We’ve recently installed a couple of Juniper J-Series routers that
have the new JUNOS with Enhanced Services installed on them. During the
transition from our existing Linux routers, we started moving internal
subnets to the new routers, but when we moved the first subnet, we
discovered a problem with hosts that had addresses on two different
subnets. Connections would either connect for a minute and work and then
get a connection reset, or packets would come in to the server and leave
again, but then get swallowed in the ether.
I spent quite a bit of time this week reading about the security
features of the new routers, and finally came up with a solution. The
first clue was that I was getting connection reset from something on the
network, but carrying out packet sniffing on our existing routers and
the end points showed that they weren’t generating it. I eventually
found the tcp-rst option, which generates a reset packet for
any non-SYN packet that doesn’t match an existing flow session. JUNOS ES
does stateful packet inspection by creating a session when it sees an
initial SYN packet and then does filtering and routing based on that
flow session so it doesn’t have to do it for every packet. When I turned
off the tcp-rst option on the trust zone, my connection that
worked for a minute worked again only for a minute, but this time, it
just hung, rather than dying with a connection reset.

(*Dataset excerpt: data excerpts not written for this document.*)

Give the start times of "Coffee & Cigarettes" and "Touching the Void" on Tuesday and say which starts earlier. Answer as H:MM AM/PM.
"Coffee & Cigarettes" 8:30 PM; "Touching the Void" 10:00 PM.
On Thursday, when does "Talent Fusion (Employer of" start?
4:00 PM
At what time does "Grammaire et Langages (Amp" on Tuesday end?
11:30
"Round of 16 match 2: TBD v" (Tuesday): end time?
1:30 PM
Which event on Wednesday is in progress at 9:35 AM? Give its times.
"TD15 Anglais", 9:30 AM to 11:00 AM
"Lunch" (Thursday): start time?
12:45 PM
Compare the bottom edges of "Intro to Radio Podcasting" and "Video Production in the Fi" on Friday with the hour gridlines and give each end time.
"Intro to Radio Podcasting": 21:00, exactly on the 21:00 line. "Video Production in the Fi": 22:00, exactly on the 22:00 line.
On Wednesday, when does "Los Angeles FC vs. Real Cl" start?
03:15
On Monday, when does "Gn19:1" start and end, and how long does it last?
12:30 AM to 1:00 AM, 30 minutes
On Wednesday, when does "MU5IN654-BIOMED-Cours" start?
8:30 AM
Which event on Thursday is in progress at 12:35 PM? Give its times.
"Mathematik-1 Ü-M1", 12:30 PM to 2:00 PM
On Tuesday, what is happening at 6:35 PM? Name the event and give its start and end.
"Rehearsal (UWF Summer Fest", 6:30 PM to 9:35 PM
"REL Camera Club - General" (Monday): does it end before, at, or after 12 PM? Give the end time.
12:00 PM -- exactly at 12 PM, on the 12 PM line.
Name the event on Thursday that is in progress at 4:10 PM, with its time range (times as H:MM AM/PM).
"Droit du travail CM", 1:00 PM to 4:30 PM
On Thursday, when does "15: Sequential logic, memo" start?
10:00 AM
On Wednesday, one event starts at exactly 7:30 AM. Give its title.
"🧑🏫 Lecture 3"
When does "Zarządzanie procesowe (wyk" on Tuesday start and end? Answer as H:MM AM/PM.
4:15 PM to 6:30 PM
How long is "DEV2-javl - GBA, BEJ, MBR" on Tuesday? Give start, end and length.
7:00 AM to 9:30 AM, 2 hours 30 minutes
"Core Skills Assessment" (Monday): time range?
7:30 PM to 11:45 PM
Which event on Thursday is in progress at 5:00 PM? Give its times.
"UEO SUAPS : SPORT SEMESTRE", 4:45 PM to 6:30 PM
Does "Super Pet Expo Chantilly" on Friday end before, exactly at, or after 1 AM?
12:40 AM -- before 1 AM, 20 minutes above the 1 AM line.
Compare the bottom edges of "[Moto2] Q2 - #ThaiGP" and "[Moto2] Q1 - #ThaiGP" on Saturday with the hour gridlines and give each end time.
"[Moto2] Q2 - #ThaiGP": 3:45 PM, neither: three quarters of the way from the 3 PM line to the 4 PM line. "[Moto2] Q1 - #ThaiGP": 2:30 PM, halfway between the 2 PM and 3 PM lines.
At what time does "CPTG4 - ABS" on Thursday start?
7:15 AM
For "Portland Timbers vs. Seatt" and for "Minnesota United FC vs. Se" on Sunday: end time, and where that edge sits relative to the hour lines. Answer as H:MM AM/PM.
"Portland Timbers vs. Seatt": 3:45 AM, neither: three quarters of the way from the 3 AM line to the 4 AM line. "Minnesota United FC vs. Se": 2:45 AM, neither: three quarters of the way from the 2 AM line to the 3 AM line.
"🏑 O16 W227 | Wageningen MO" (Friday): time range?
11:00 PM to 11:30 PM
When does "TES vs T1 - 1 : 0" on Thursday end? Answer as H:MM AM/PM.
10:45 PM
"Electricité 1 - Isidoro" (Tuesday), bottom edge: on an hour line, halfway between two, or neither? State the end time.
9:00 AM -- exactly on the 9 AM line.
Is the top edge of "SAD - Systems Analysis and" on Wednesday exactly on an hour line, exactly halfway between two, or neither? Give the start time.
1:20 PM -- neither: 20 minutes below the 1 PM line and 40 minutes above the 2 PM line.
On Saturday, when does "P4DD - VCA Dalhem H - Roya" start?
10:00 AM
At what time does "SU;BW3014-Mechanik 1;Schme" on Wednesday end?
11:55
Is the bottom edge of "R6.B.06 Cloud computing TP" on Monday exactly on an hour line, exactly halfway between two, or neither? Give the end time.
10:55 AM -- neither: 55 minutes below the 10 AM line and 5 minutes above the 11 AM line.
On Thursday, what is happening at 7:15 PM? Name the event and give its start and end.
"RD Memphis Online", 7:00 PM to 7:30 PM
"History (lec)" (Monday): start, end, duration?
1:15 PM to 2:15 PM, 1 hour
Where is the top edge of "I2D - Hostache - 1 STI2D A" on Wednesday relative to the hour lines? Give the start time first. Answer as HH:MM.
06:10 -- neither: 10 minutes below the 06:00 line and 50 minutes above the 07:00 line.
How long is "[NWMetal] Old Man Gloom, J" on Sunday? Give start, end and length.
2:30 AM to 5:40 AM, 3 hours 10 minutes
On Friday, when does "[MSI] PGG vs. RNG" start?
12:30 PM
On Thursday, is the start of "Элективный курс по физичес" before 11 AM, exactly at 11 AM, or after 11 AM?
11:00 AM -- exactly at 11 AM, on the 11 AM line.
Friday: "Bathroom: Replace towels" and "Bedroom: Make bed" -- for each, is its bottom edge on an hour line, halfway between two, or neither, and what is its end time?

This cemented the
idea that the Juniper routers were the cause.
It turned out that the problem was that there was asynchronous
routing going on. A packet was coming in to 10.0.0.1/24, but the server
was also on 10.0.1.1/24 and the default route nexthop was 10.0.1.2.
Depending on which subnet we moved depended on the resulting behavour.
If we moved 10.0.0.0/24 to the new routers, they would only see the
incoming side of the conversation. If we moved 10.0.1.0/24, they would
only see the outgoing side of the conversation. If we then think how
this would work with the session-based routing and firewalling, in the
first case, the router would see the initial SYN packet, but would never
see the returning SYN-ACK packet, and after an initial timeout, decide
the flow never established and destroy the session info, resulting in
further incoming packets to be dropped. In the second case, it would
never see the SYN packet, only the SYN-ACK. This packet wouldn’t belong
to an existing session, so would be blocked. The solution is to turn off
the SYN check, using:
[edit] user@host# set security flow tcp-session no-syn-check
After commiting that, sessions work correctly, even without the
router seeing both sides of the connection:
user@host> show security flow session destination-prefix 10.0.0.1 Session ID: 201341, Policy name: default-permit/4, Timeout: 1798 In: 192.168.0.1/61136 --> 10.0.0.1/22;tcp, If: ge-0/0/0.7 Out: 10.0.0.1/22 --> 192.168.0.1/61136;tcp, If: ge-0/0/1.7 1 sessions displayed
Sadly, I couldn’t find much information on the no-syn-check
option, so hopefully people will find this explaination useful.